◆ EXTRACT PROVIDED
"""
Research the company.
Do a little homework! Research the company and the position if possible, as well, the people you will meet with at the interview. Google the company, visit their website and check out their social networking pages, if applicable. Learn as much as you can about the company’s mission, objectives, goals, and future plans. Be ready to support past career accomplishments with specific information targeted toward the companies needs.
Practice makes perfect.
Check out our Common Interview Questions and be prepared to answer them. Write down answers if it helps to make your presentation more concise. Try to keep your answers to the information your new employer will want to know.
Be on time.
There is no excuse for being late. Blaming it on traffic or anything else doesn’t matter (even if it’s true). Be sure to have directions printed out so you know where you are going ahead of time to prevent any tardiness.
Make a good first impression.
You should go to the interview alone – no children or friends. Greet the interviewer with a smile and a firm handshake.
Cell phone off.
This seems like common sense, but double and triple check that your phone is on silent before entering the interview so there are no distractions.
"""
◆ DATA SUPPLIED
"""
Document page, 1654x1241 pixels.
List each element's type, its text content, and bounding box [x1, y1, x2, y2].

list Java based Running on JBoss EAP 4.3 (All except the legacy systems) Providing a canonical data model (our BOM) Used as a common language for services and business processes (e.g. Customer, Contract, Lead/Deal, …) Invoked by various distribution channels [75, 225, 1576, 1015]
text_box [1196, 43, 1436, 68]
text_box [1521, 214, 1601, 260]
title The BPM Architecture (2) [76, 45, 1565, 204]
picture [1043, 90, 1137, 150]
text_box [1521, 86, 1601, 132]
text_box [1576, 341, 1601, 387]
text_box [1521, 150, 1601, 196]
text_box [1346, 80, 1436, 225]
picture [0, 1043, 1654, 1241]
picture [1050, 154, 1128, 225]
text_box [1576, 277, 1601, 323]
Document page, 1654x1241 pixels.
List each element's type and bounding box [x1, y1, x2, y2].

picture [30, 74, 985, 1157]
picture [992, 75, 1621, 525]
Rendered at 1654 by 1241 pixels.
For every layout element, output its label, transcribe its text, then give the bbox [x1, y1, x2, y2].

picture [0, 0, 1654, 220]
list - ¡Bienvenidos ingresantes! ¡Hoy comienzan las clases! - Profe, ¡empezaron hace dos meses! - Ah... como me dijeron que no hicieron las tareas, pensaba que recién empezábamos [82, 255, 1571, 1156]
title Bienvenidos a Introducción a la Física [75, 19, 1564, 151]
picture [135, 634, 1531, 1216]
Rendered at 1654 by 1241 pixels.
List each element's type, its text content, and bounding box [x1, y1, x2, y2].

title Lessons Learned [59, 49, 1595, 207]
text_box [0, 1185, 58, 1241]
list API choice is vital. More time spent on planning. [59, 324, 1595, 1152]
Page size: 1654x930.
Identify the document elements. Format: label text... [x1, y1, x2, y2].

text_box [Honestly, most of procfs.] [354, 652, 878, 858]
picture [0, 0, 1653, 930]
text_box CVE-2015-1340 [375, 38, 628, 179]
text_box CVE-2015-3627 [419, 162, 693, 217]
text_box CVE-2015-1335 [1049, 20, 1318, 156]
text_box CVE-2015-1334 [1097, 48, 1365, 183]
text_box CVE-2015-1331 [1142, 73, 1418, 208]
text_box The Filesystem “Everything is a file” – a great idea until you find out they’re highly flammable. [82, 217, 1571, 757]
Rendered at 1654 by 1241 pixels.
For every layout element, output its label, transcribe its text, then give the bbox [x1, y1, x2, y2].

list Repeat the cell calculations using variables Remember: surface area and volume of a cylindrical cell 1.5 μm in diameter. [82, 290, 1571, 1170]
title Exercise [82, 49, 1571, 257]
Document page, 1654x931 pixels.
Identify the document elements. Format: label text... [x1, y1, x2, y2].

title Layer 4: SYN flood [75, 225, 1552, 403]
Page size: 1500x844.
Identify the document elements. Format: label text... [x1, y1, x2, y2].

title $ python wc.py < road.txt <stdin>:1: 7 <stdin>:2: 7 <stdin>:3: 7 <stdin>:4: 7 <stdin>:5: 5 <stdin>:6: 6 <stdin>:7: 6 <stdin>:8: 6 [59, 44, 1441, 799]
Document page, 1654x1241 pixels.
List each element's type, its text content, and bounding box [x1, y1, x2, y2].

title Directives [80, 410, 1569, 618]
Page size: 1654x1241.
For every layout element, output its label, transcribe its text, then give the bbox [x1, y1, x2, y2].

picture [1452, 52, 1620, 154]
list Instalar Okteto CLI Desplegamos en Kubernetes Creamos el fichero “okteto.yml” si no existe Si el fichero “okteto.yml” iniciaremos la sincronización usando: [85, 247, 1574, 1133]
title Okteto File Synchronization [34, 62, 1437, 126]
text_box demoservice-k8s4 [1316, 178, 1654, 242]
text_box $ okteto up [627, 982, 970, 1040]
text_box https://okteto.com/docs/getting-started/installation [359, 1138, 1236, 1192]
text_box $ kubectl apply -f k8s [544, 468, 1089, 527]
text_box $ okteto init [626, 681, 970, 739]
"""
◆ DIRECTIONS
**1)** In the entries, arrange the lines starting at the one containing "Page size: 1654x930." and ending at the one containing "text_box CVE-2015-1335 [1049, 20, 1318, 156]" as a JSON list of strings, one string per line, with blank lines left out.
**2)** Pick up the job interview tips where they stop and continue them.

◆ RESPONSES PER TASK
**1)**
[
  "Page size: 1654x930.",
  "Identify the document elements. Format: label text... [x1, y1, x2, y2].",
  "text_box [Honestly, most of procfs.] [354, 652, 878, 858]",
  "picture [0, 0, 1653, 930]",
  "text_box CVE-2015-1340 [375, 38, 628, 179]",
  "text_box CVE-2015-3627 [419, 162, 693, 217]",
  "text_box CVE-2015-1335 [1049, 20, 1318, 156]"
]

**2)**
Dress for success.
Make sure you go into a job interview having showered and wearing clean clothes. If you like wearing cologne or perfume, don’t wear any on the day of the interview. What’s subtle smelling to you may be overwhelming to your interviewer.
Even though your interviewer will most likely have a copy of your resume, be sure to bring along some extra copies just in case, as well as printed-out references and a notepad and pen should you want to jot down any notes during the interview. Being prepared shows you are serious about this job.
In particular, avoid negative comments aboutpast employers. Bad mouthing a previous boss in a job interview is a huge negative. They may have been the worst boss in the world but expressing that in a job interview is a huge mistake. Be upbeat, smile and answer questions positively.
Make good eye contact.
Maintain eye contact with your interviewer. Show you want the job with your interest. Staring at the floor, ceiling, or wall when speaking or listening makes you appear disinterested. Again, simple and obvious but happens way more then you’d think.
Be Adaptable and Relatable.
Listen and adapt. Be sensitive to the style of the interviewer. Pay attention to those details of dress, office furniture, and general decor which will afford helpful clues to assist you in tailoring your presentation. Try to relate your answers to the interviewer and his or her company. Focus on achievements relevant to the position.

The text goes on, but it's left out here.